### Your instructions
Word for word, copy all the data and drop the pictures.

### Data excerpt
-- -- --

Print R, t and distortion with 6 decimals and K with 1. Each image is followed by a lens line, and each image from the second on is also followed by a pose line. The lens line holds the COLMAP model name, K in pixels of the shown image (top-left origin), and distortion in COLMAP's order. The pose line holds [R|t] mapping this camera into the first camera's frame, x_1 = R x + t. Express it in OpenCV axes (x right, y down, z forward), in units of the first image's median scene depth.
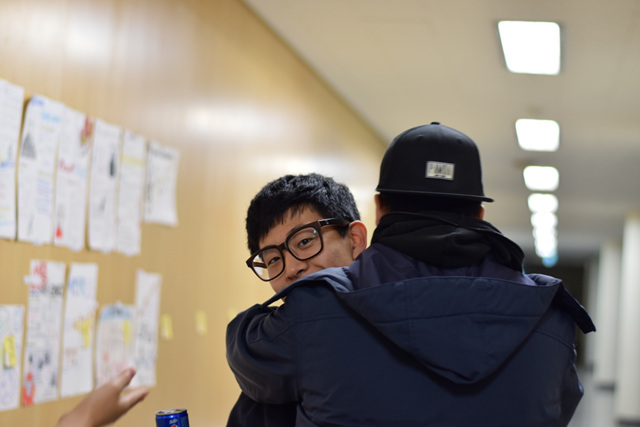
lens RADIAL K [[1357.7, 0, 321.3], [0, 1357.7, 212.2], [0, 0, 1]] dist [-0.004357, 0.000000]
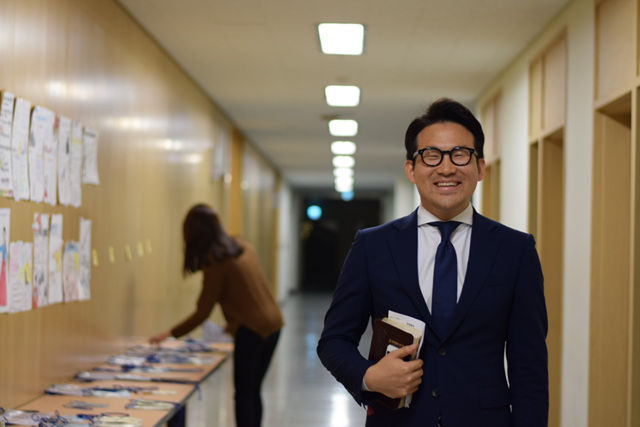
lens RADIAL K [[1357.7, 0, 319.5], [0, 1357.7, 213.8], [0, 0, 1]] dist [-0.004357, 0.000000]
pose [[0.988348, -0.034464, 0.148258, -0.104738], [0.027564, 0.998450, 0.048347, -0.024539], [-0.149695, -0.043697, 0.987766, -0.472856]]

-- -- --

### Solution to the problem
Print R, t and distortion with 6 decimals and K with 1. Each image is followed by a lens line, and each image from the second on is also followed by a pose line. The lens line holds the COLMAP model name, K in pixels of the shown image (top-left origin), and distortion in COLMAP's order. The pose line holds [R|t] mapping this camera into the first camera's frame, x_1 = R x + t. Express it in OpenCV axes (x right, y down, z forward), in units of the first image's median scene depth.
lens RADIAL K [[1357.7, 0, 321.3], [0, 1357.7, 212.2], [0, 0, 1]] dist [-0.004357, 0.000000]
lens RADIAL K [[1357.7, 0, 319.5], [0, 1357.7, 213.8], [0, 0, 1]] dist [-0.004357, 0.000000]
pose [[0.988348, -0.034464, 0.148258, -0.104738], [0.027564, 0.998450, 0.048347, -0.024539], [-0.149695, -0.043697, 0.987766, -0.472856]]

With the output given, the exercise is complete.